Action toward that end should be taken step by step, Xinhua cited Ji as saying. The tax should also not be imposed on properties that are primary residences, it reported.
Ji said imposing a property tax can effectively prevent property speculation because the tax is charged every year and increases the financial burden of real estate speculators.
Property tax is a tax put on property based on its ownership and is usually charged yearly through the estimated value of the property.
But the details of charging such a tax have yet to be worked out and made known to the Chinese public.
Ji blamed speculative home buying for the real reason behind the soaring housing prices in big cities.
He said the government's series of housing price control measures in the past focused on the transaction process, such as property transaction taxes, and had unintended consequences, because these taxes are often passed onto the buyers in the form of higher prices, causing soaring housing prices.
If the property tax is introduced, the homeowner will pay more if he or she holds onto the house longer, which will increase the costs of speculative house buying and force the speculators to sell houses, Ji said.
He also suggested that the tax be charged according to the number of houses owned by every household or by the size of the property.
Similarly, Jia Kang, head of the Research Institute for Fiscal Science with the Ministry of Finance, told the People's Daily on Wednesday that now it is the right time to introduce a property tax, because it will offer local governments a more stable source of revenue to support public services. He said such a tax will also help with the government's push toward more small-and medium-sized homes, as well as tame speculation in the property market.

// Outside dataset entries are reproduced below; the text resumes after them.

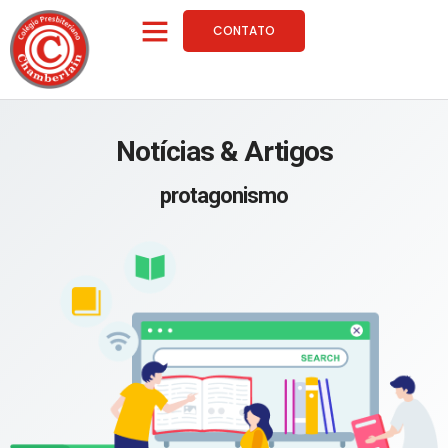
CONTATO
Notícias & Artigos
protagonismo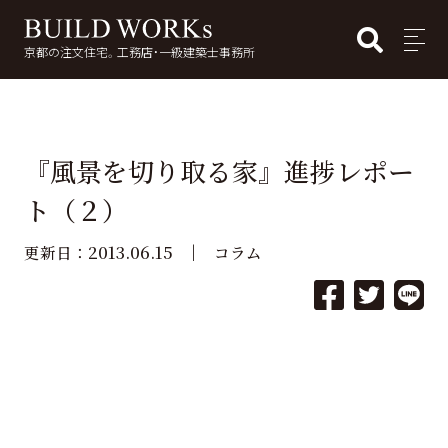
BUI
MENU
京都の注文住宅。工務店・一級建築士事務所
検
索:
『風景を切り取る家』進捗レポー
ト（２）
2013.06.15
更新日：
コラム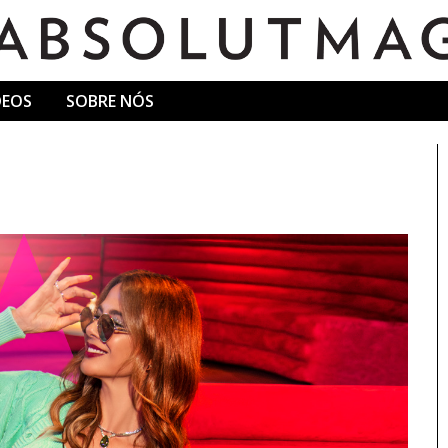
DEOS
SOBRE NÓS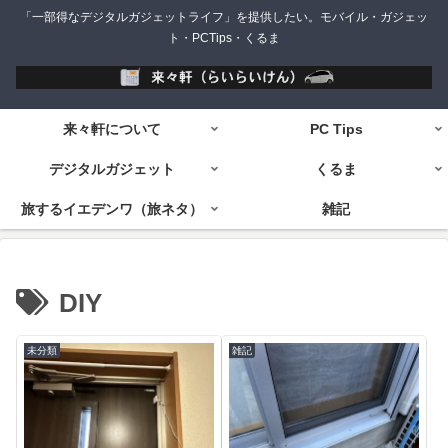
「一部得なデジタルガジェットライフ」を提供したい。モバイル・ガジェッ
ト・PCTips・くるま
来々軒について
PC Tips
デジタルガジェット
くるま
旅するイエデンワ（旅ネタ）
雑記
DIY
未分類
雑記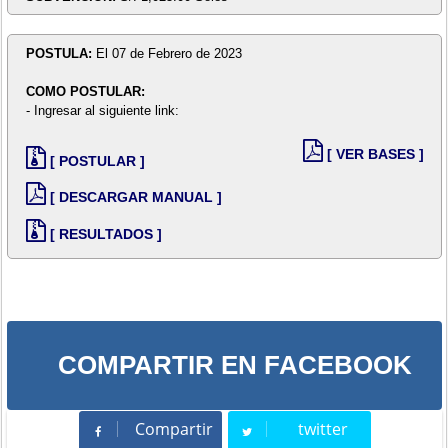
POSTULA:
El 07 de Febrero de 2023
COMO POSTULAR:
- Ingresar al siguiente link:
[ VER BASES ]
[ POSTULAR ]
[ DESCARGAR MANUAL ]
[ RESULTADOS ]
COMPARTIR EN FACEBOOK
Compartir
twitter
Compartir
Tweet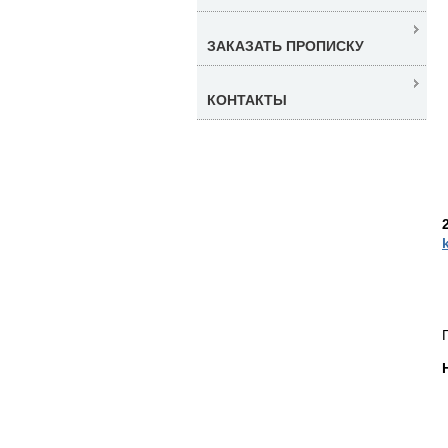
ЗАКАЗАТЬ ПРОПИСКУ
КОНТАКТЫ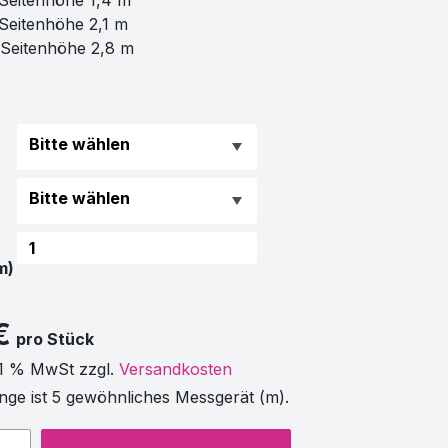
Seitenhöhe 1,4 m
eitenhöhe 2,1 m
Seitenhöhe 2,8 m
m)
€
pro Stück
21 % MwSt zzgl.
Versandkosten
nge ist 5 gewöhnliches Messgerät (m).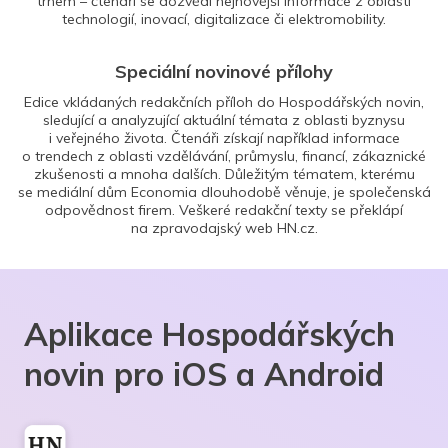
trhem – čtenáři se dozvědí nejnovější informace z oblasti
technologií, inovací, digitalizace či elektromobility.
Speciální novinové přílohy
Edice vkládaných redakčních příloh do Hospodářských novin,
sledující a analyzující aktuální témata z oblasti byznysu
i veřejného života. Čtenáři získají například informace
o trendech z oblasti vzdělávání, průmyslu, financí, zákaznické
zkušenosti a mnoha dalších. Důležitým tématem, kterému
se mediální dům Economia dlouhodobě věnuje, je společenská
odpovědnost firem. Veškeré redakční texty se překlápí
na zpravodajský web HN.cz.
Aplikace Hospodářských
novin pro iOS a Android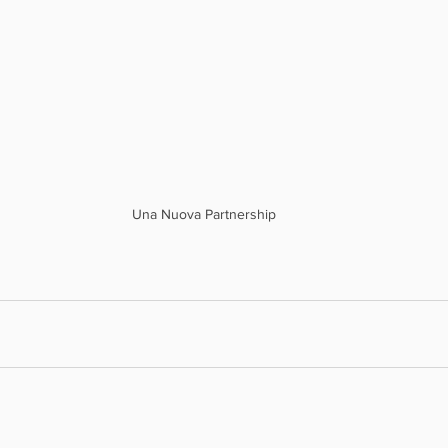
Una Nuova Partnership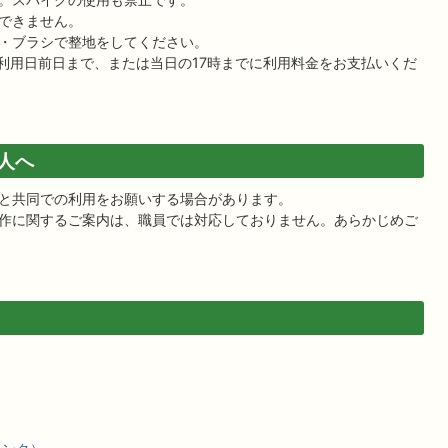
できません。
・ブラシで整地をしてください。
、利用日前日まで、または当日の17時までに利用料金をお支払いくだ
人へ
と共同での利用をお願いする場合があります。
作に関するご案内は、職員では対応しておりません。あらかじめご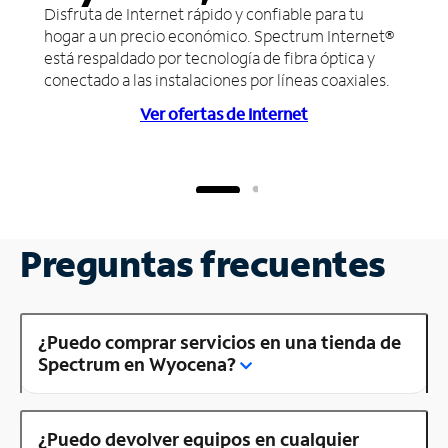
Disfruta de Internet rápido y confiable para tu
hogar a un precio económico. Spectrum Internet®
está respaldado por tecnología de fibra óptica y
conectado a las instalaciones por líneas coaxiales.
Ver ofertas de Internet
Preguntas frecuentes
¿Puedo comprar servicios en una tienda de
Spectrum en Wyocena?
¿Puedo devolver equipos en cualquier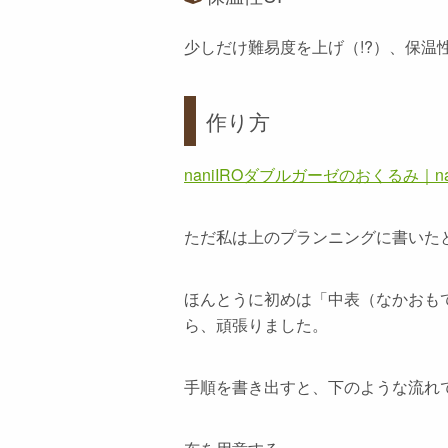
少しだけ難易度を上げ（!?）、保
作り方
naniIROダブルガーゼのおくるみ｜nagi’
ただ私は上のプランニングに書いた
ほんとうに初めは「中表（なかおもて
ら、頑張りました。
手順を書き出すと、下のような流れ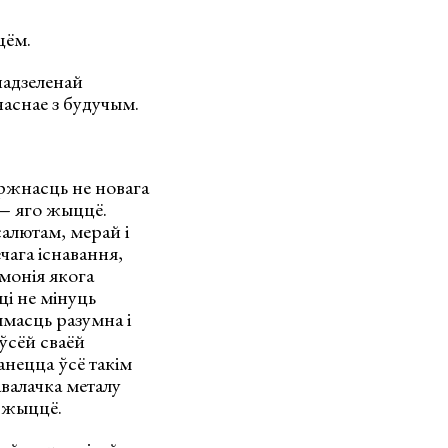
цём.
надзеленай
часнае з будучым.
ержнасць не новага
 — яго жыццё.
алютам, мерай і
ага існавання,
монія якога
і не мінуць
ымасць разумна і
 ўсёй сваёй
анецца ўсё такім
авалачка металу
а жыццё.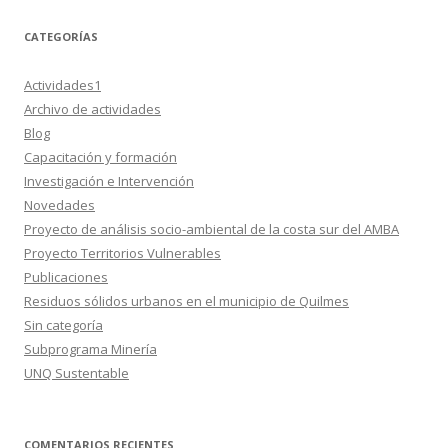
CATEGORÍAS
Actividades1
Archivo de actividades
Blog
Capacitación y formación
Investigación e Intervención
Novedades
Proyecto de análisis socio-ambiental de la costa sur del AMBA
Proyecto Territorios Vulnerables
Publicaciones
Residuos sólidos urbanos en el municipio de Quilmes
Sin categoría
Subprograma Minería
UNQ Sustentable
COMENTARIOS RECIENTES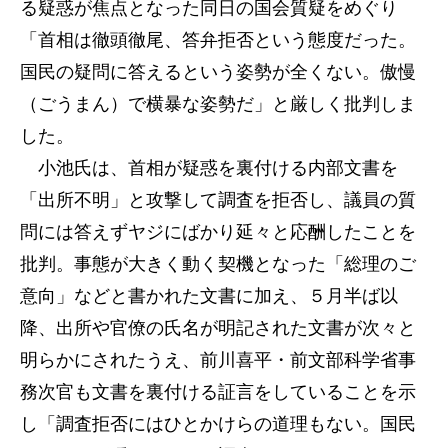
る疑惑が焦点となった同日の国会質疑をめぐり
「首相は徹頭徹尾、答弁拒否という態度だった。
国民の疑問に答えるという姿勢が全くない。傲慢
（ごうまん）で横暴な姿勢だ」と厳しく批判しま
した。
小池氏は、首相が疑惑を裏付ける内部文書を
「出所不明」と攻撃して調査を拒否し、議員の質
問には答えずヤジにばかり延々と応酬したことを
批判。事態が大きく動く契機となった「総理のご
意向」などと書かれた文書に加え、５月半ば以
降、出所や官僚の氏名が明記された文書が次々と
明らかにされたうえ、前川喜平・前文部科学省事
務次官も文書を裏付ける証言をしていることを示
し「調査拒否にはひとかけらの道理もない。国民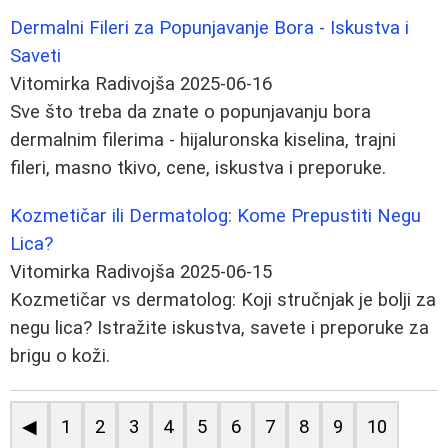
Dermalni Fileri za Popunjavanje Bora - Iskustva i
Saveti
Vitomirka Radivojša
2025-06-16
Sve što treba da znate o popunjavanju bora
dermalnim filerima - hijaluronska kiselina, trajni
fileri, masno tkivo, cene, iskustva i preporuke.
Kozmetičar ili Dermatolog: Kome Prepustiti Negu
Lica?
Vitomirka Radivojša
2025-06-15
Kozmetičar vs dermatolog: Koji stručnjak je bolji za
negu lica? Istražite iskustva, savete i preporuke za
brigu o koži.
◀
1
2
3
4
5
6
7
8
9
10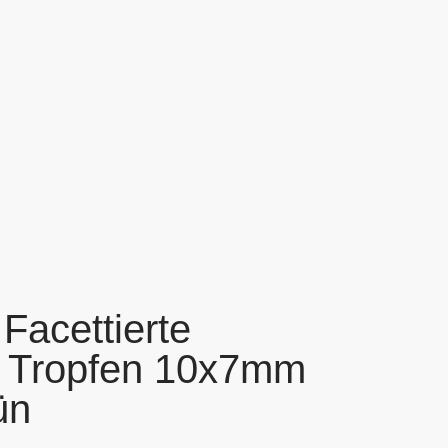
acettierte
n Tropfen 10x7mm
ün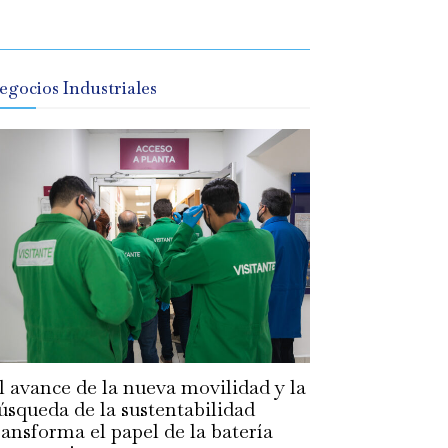
egocios Industriales
l avance de la nueva movilidad y la
úsqueda de la sustentabilidad
ransforma el papel de la batería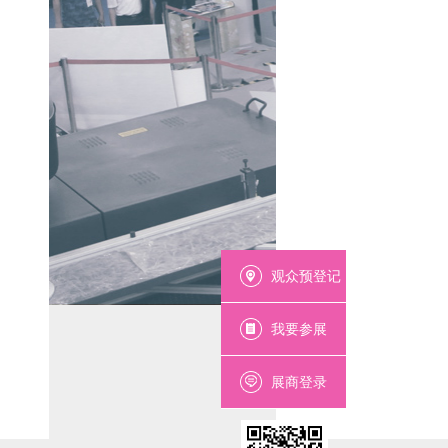
观众预登记
我要参展
展商登录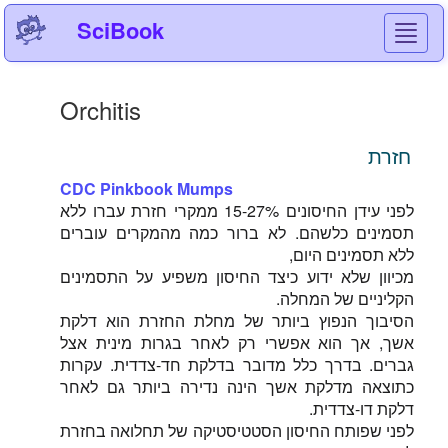
SciBook
Toggl
navig
Orchitis
חזרת
CDC Pinkbook Mumps
לפני עידן החיסונים 15-27% ממקרי חזרת עברו ללא
תסמינים כלשהם. לא ברור כמה מהמקרים עוברים
ללא תסמינים היום,
מכיוון שלא ידוע כיצד החיסון משפיע על התסמינים
הקליניים של המחלה.
הסיבוך הנפוץ ביותר של מחלת החזרת הוא דלקת
אשך, אך הוא אפשרי רק לאחר בגרות מינית אצל
גברים. בדרך כלל מדובר בדלקת חד-צדדית. עקרות
כתוצאה מדלקת אשך הינה נדירה ביותר גם לאחר
דלקת דו-צדדית.
לפני שפותח החיסון הסטטיסטיקה של תחלואה בחזרת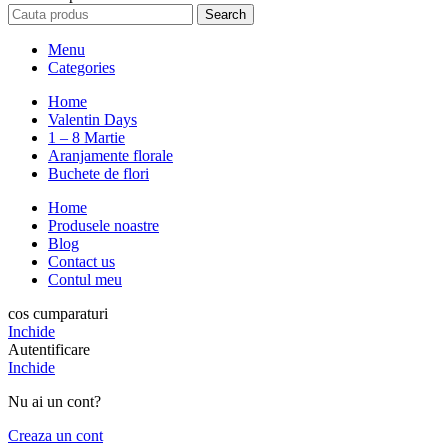
Search
Menu
Categories
Home
Valentin Days
1 – 8 Martie
Aranjamente florale
Buchete de flori
Home
Produsele noastre
Blog
Contact us
Contul meu
cos cumparaturi
Inchide
Autentificare
Inchide
Nu ai un cont?
Creaza un cont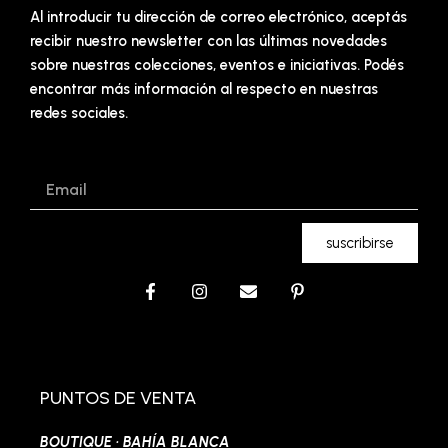
Al introducir tu dirección de correo electrónico, aceptás
recibir nuestro newsletter con las últimas novedades
sobre nuestras colecciones, eventos e iniciativas. Podés
encontrar más información al respecto en nuestras
redes sociales.
Email
suscribirse
F
I
E
P
a
n
n
i
c
s
v
n
e
t
e
t
b
a
l
e
o
g
o
r
o
r
p
e
PUNTOS DE VENTA
k
a
e
s
-
m
t
BOUTIQUE · BAHÍA BLANCA
f
-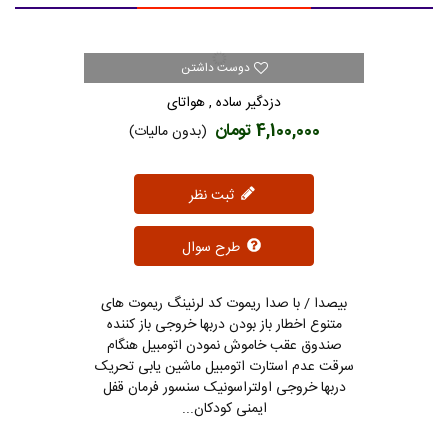
دوست داشتن
دزدگیر ساده , هواتای
4,100,000 تومان
(بدون مالیات)
ثبت نظر
طرح سوال
بیصدا / با صدا ریموت کد لرنینگ ریموت های
متنوع اخطار باز بودن دربها خروجی باز کننده
صندوق عقب خاموش نمودن اتومبیل هنگام
سرقت عدم استارت اتومبیل ماشین یابی تحریک
دربها خروجی اولتراسونیک سنسور فرمان قفل
ایمنی کودکان...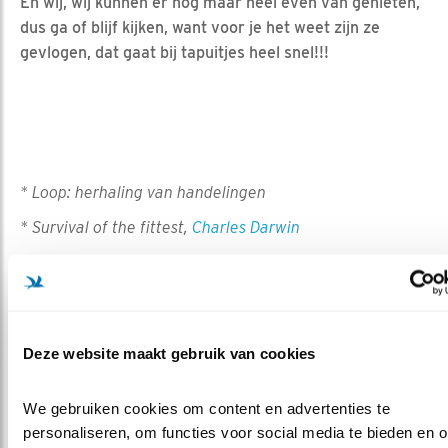
En wij, wij kunnen er nog maar heel even van genieten,
dus ga of blijf kijken, want voor je het weet zijn ze
gevlogen, dat gaat bij tapuitjes heel snel!!!
* Loop: herhaling van handelingen
* Survival of the fittest,
Charles Darwin
* Misschien is een ander woord voor hoop, Eva Meijer
Deze website maakt gebruik van cookies
We gebruiken cookies om content en advertenties te 
personaliseren, om functies voor social media te bieden en o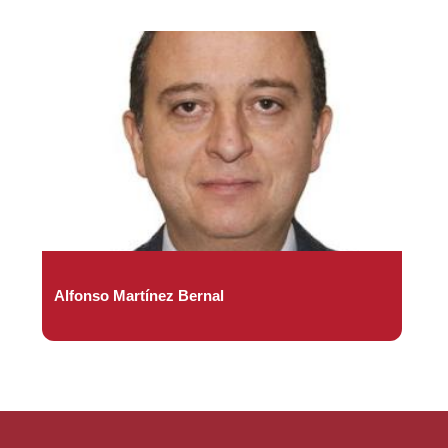
Alfonso Martínez Bernal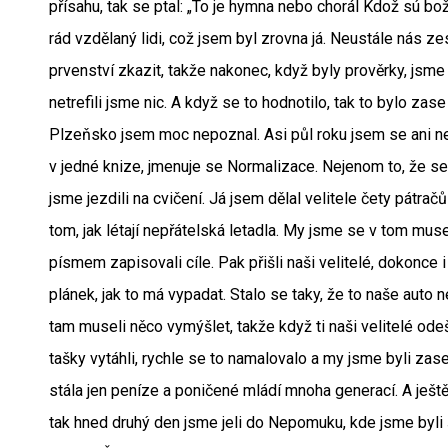
přísahu, tak se ptal: „To je hymna nebo chorál Kdož sú bo
rád vzdělaný lidi, což jsem byl zrovna já. Neustále nás z
prvenství zkazit, takže nakonec, když byly prověrky, jsme
netrefili jsme nic. A když se to hodnotilo, tak to bylo za
Plzeňsko jsem moc nepoznal. Asi půl roku jsem se ani n
v jedné knize, jmenuje se Normalizace. Nejenom to, že se ty
jsme jezdili na cvičení. Já jsem dělal velitele čety pátra
tom, jak létají nepřátelská letadla. My jsme se v tom muse
písmem zapisovali cíle. Pak přišli naši velitelé, dokonce i 
plánek, jak to má vypadat. Stalo se taky, že to naše auto
tam museli něco vymýšlet, takže když ti naši velitelé odeš
tašky vytáhli, rychle se to namalovalo a my jsme byli zas
stála jen peníze a poničené mládí mnoha generací. A ješt
tak hned druhý den jsme jeli do Nepomuku, kde jsme byli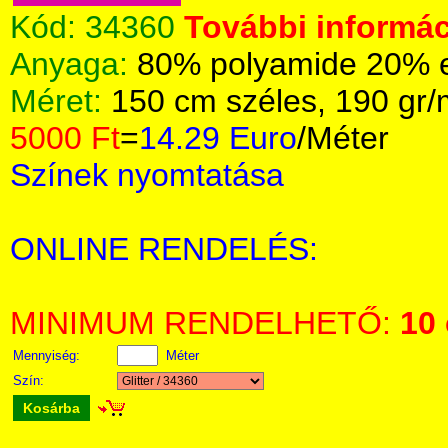
Kód:
34360
További informác
Anyaga:
80% polyamide 20% el
Méret:
150 cm széles, 190 gr
5000 Ft
=
14.29 Euro
/Méter
Színek nyomtatása
ONLINE RENDELÉS:
MINIMUM RENDELHETŐ:
10
Mennyiség:
Méter
Szín:
Kosárba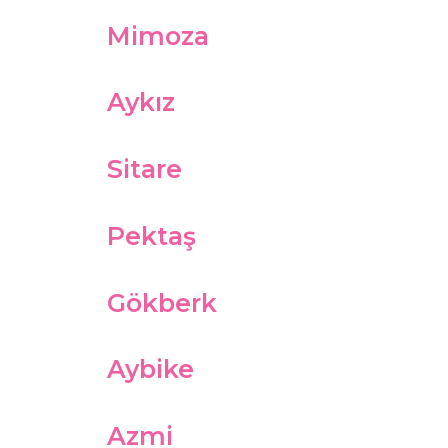
Mimoza
Aykız
Sitare
Pektaş
Gökberk
Aybike
Azmi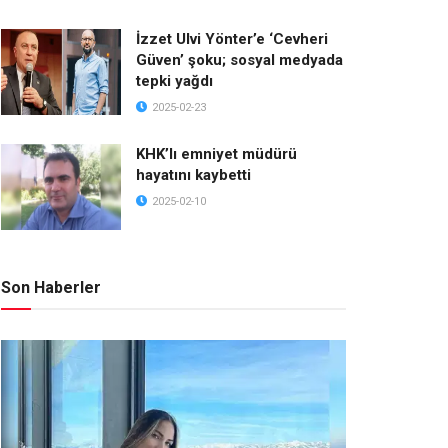
İzzet Ulvi Yönter’e ‘Cevheri
Güven’ şoku; sosyal medyada
tepki yağdı
2025-02-23
KHK’lı emniyet müdürü
hayatını kaybetti
2025-02-10
Son Haberler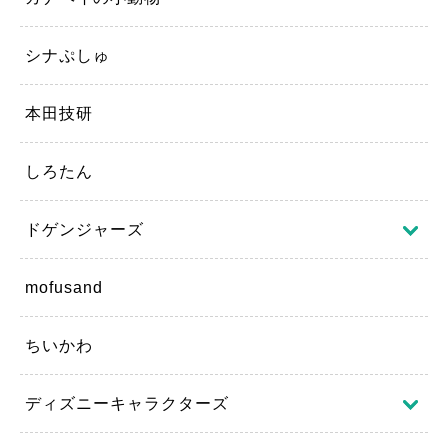
シナぷしゅ
本田技研
しろたん
ドゲンジャーズ
mofusand
ちいかわ
ディズニーキャラクターズ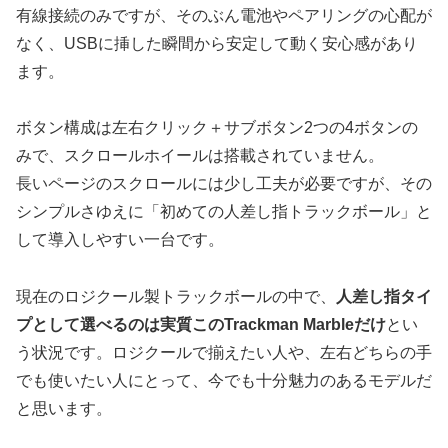
有線接続のみですが、そのぶん電池やペアリングの心配が
なく、
USBに挿した瞬間から安定して動く安心感
があり
ます。
ボタン構成は左右クリック＋サブボタン2つの4ボタンの
みで、スクロールホイールは搭載されていません。
長いページのスクロールには少し工夫が必要ですが、その
シンプルさゆえに「初めての人差し指トラックボール」と
して導入しやすい一台です。
現在のロジクール製トラックボールの中で、
人差し指タイ
プとして選べるのは実質このTrackman Marbleだけ
とい
う状況です。ロジクールで揃えたい人や、左右どちらの手
でも使いたい人にとって、今でも十分魅力のあるモデルだ
と思います。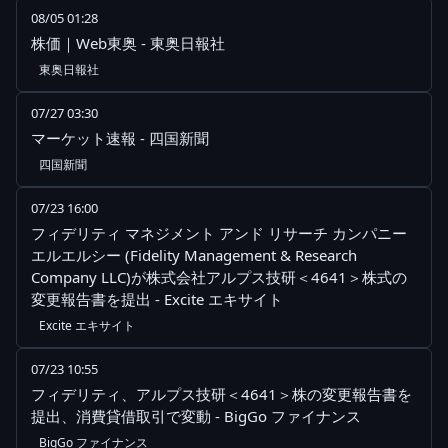
08/05 01:28
株価｜Web東奥 - 東奥日報社
東奥日報社
07/27 03:30
マーケット速報 - 四国新聞
四国新聞
07/23 16:00
フィデリティ マネジメント アンド リサーチ カンパニー
エルエルシー (Fidelity Management & Research
Company LLC)が株式会社アルプス技研＜4641＞株式の
変更報告書を提出 - Excite エキサイト
Excite エキサイト
07/23 10:55
フィデリティ、アルプス技研＜4641＞株の変更報告書を
提出、消費貸借取引で変動 - BigGo ファイナンス
BigGo ファイナンス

The Chinese Academy of Social Sciences also said in its annual blue book on China's property market on Wednesday that some policies like property tax should be charged to control the property market.
Yet, a number of academics do not expect property tax to play a significant role in the country's real estate market.
Yan Jinming, a professor of land management at Renmin University of China, said the basic function of a tax is to maintain the operation of the government and should not be directly linked to price control.
"We don't know how the tax will be charged and used. It is hard to judge its impact for the current real estate market, but for the cities where property speculation is popular, taxes can be effective at least in the short term," Yan said.
Early in April, Shanghai, one of the country's wealthiest cities, was reportedly considering a property tax to curb soaring home prices.
More than 70 percent of Chinese households consider property prices "unacceptably high", the People's Bank of China said in its quarterly survey in March.
The average cost of a second-hand house reached 15,692 yuan (US$2,308) per square meter in March, a rise of 1,732 yuan since February, figures from the Beijing Municipal Bureau of Statistics showed.